Available data below:
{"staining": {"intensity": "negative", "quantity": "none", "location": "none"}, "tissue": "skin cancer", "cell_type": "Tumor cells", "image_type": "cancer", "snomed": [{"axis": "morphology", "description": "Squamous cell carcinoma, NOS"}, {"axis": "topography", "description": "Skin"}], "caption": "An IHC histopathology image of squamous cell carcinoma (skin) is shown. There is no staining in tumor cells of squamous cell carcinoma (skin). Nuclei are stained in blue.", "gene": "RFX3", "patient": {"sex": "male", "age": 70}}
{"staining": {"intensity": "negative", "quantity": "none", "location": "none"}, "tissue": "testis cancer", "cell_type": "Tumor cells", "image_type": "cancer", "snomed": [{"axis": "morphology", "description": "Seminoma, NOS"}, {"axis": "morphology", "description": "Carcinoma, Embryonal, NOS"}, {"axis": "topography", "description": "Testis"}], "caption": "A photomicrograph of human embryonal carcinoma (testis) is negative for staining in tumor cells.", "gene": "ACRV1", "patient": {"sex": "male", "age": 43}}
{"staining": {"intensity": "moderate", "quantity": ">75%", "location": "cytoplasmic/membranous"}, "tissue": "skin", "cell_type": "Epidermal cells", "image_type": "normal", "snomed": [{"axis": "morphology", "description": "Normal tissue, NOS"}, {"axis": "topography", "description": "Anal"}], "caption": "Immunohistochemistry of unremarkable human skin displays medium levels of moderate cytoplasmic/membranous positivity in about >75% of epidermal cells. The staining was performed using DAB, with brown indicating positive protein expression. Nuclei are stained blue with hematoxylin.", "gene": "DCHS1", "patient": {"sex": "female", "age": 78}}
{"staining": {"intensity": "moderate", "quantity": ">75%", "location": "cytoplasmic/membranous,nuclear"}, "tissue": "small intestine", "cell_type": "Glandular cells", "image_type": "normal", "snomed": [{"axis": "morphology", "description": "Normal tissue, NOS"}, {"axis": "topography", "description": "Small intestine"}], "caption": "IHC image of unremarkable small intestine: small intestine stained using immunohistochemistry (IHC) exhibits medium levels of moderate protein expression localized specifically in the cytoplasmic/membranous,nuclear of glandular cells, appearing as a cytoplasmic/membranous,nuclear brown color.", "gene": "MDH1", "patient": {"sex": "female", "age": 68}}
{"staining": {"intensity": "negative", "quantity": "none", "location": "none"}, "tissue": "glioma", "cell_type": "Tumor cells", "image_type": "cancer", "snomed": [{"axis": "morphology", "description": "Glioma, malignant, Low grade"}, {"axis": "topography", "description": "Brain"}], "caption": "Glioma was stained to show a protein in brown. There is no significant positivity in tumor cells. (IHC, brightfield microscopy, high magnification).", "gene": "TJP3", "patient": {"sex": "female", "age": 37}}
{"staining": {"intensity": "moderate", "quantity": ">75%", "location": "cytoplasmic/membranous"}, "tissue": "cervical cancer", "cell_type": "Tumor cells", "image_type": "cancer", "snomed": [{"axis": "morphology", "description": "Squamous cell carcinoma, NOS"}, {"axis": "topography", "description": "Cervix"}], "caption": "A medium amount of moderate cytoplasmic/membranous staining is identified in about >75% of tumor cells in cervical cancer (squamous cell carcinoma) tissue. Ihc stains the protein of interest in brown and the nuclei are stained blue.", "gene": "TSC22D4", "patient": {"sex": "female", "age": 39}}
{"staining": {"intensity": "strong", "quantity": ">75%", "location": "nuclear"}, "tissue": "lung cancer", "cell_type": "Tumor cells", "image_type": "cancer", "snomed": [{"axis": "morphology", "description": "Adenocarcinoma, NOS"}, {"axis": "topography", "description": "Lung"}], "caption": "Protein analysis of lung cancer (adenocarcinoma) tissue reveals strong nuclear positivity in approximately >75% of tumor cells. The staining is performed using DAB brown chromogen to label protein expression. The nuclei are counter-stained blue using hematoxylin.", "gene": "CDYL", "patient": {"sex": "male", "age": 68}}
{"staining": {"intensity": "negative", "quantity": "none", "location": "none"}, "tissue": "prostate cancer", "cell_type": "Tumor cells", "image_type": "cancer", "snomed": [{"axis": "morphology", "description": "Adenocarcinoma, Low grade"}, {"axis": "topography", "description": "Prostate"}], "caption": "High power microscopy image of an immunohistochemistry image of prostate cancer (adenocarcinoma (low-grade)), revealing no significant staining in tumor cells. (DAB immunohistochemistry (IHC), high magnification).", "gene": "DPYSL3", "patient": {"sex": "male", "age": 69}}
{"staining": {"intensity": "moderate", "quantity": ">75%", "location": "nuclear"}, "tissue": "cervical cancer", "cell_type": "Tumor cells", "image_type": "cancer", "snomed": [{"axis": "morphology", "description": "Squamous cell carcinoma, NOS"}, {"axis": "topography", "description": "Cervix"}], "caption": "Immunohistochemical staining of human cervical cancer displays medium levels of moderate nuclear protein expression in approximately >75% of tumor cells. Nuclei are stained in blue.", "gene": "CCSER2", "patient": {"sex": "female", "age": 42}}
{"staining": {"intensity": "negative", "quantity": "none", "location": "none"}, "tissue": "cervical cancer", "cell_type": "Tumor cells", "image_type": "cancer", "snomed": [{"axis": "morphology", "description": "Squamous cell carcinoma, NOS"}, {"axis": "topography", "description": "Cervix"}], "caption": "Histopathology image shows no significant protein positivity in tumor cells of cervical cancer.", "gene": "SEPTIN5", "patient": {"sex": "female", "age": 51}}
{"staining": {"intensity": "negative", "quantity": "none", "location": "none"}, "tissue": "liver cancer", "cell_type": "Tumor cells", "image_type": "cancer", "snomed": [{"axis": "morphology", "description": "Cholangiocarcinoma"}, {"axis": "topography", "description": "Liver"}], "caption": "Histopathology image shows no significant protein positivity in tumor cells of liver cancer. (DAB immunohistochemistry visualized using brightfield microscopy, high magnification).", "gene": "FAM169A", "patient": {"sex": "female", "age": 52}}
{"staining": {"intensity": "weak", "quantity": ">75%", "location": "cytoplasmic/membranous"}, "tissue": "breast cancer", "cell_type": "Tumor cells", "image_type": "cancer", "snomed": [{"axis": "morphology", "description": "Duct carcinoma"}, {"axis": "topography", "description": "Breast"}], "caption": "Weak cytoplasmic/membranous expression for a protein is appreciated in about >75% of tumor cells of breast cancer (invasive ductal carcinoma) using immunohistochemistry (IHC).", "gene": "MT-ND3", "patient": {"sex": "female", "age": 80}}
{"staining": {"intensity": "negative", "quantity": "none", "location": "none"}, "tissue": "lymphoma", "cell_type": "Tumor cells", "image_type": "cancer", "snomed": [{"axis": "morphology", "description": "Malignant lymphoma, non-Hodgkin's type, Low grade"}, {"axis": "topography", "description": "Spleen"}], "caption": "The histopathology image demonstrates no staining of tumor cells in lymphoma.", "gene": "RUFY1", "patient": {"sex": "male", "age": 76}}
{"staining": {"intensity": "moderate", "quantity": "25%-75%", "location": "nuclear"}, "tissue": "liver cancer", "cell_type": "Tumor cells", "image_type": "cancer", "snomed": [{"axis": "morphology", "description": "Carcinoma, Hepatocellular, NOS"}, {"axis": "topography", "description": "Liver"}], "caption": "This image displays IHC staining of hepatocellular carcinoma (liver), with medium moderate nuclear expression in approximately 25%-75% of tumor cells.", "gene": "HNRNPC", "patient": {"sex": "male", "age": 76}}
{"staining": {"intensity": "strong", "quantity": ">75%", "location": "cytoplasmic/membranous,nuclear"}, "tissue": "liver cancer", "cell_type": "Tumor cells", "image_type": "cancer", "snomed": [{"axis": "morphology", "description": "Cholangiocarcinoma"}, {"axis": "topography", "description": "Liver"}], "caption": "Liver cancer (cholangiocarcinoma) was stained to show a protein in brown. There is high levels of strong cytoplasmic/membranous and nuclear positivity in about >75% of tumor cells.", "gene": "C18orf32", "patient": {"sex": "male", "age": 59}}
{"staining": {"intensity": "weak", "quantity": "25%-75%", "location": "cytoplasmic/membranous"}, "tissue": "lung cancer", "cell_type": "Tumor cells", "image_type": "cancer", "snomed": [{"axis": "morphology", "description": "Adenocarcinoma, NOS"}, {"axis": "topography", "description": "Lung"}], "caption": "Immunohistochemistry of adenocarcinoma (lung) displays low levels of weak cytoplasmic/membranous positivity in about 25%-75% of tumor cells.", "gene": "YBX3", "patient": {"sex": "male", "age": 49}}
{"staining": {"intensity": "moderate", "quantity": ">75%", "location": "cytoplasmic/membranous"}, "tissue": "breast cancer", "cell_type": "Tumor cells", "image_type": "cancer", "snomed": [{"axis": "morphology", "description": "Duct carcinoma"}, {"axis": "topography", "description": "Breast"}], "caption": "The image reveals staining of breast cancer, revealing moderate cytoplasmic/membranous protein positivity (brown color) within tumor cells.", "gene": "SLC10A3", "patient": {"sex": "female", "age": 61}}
End of Available data.
Task instructions: Only one stretch of the data above is needed. Restate it word for word, from the line containing "medium amount of" through the line containing "analysis of lung", both ends included.

Final answer:
{"staining": {"intensity": "moderate", "quantity": ">75%", "location": "cytoplasmic/membranous"}, "tissue": "cervical cancer", "cell_type": "Tumor cells", "image_type": "cancer", "snomed": [{"axis": "morphology", "description": "Squamous cell carcinoma, NOS"}, {"axis": "topography", "description": "Cervix"}], "caption": "A medium amount of moderate cytoplasmic/membranous staining is identified in about >75% of tumor cells in cervical cancer (squamous cell carcinoma) tissue. Ihc stains the protein of interest in brown and the nuclei are stained blue.", "gene": "TSC22D4", "patient": {"sex": "female", "age": 39}}
{"staining": {"intensity": "strong", "quantity": ">75%", "location": "nuclear"}, "tissue": "lung cancer", "cell_type": "Tumor cells", "image_type": "cancer", "snomed": [{"axis": "morphology", "description": "Adenocarcinoma, NOS"}, {"axis": "topography", "description": "Lung"}], "caption": "Protein analysis of lung cancer (adenocarcinoma) tissue reveals strong nuclear positivity in approximately >75% of tumor cells. The staining is performed using DAB brown chromogen to label protein expression. The nuclei are counter-stained blue using hematoxylin.", "gene": "CDYL", "patient": {"sex": "male", "age": 68}}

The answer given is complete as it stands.